> _Activity_: Working through the entries below, find how many lines include "avances", then write only that number.

Data section below:

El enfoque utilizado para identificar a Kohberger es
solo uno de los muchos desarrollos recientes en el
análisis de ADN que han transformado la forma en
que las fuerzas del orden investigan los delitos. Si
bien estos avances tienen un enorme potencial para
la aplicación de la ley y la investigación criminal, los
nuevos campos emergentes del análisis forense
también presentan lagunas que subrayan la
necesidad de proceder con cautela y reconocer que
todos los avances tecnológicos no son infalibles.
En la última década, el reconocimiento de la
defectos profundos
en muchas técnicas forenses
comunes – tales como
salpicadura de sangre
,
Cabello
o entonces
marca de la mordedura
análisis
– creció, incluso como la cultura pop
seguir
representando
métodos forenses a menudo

End of Data section.

> _Result_: 2